Per-instance keypoint data:
-----

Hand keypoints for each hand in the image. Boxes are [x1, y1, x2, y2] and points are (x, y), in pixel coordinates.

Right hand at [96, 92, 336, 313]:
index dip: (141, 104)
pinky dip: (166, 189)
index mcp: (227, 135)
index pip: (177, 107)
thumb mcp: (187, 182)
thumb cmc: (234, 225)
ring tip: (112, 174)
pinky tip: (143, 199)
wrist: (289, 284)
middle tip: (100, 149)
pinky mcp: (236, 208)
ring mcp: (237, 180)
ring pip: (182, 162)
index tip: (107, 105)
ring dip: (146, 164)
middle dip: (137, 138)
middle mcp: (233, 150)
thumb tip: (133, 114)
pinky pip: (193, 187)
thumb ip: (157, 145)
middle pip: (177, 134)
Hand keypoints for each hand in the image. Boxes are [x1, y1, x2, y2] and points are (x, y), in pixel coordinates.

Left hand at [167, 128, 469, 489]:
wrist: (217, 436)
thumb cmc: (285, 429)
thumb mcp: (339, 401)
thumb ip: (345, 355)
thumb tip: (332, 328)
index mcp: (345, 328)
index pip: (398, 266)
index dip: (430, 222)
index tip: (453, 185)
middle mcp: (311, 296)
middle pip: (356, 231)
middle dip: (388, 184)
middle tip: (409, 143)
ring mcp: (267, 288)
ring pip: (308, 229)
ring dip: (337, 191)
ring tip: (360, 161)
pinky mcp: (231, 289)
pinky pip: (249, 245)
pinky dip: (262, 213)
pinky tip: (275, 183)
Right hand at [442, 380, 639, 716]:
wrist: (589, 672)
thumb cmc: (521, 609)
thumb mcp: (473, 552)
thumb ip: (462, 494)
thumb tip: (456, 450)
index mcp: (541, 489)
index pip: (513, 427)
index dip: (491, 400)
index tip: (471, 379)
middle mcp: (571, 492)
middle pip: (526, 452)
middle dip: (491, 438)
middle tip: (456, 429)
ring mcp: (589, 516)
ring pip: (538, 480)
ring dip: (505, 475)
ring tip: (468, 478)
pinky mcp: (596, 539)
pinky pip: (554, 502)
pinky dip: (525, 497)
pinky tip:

-----

Problem =>
Your reply should be one number, the count of lines in the data that include the word "pinky".

Written answer =>
12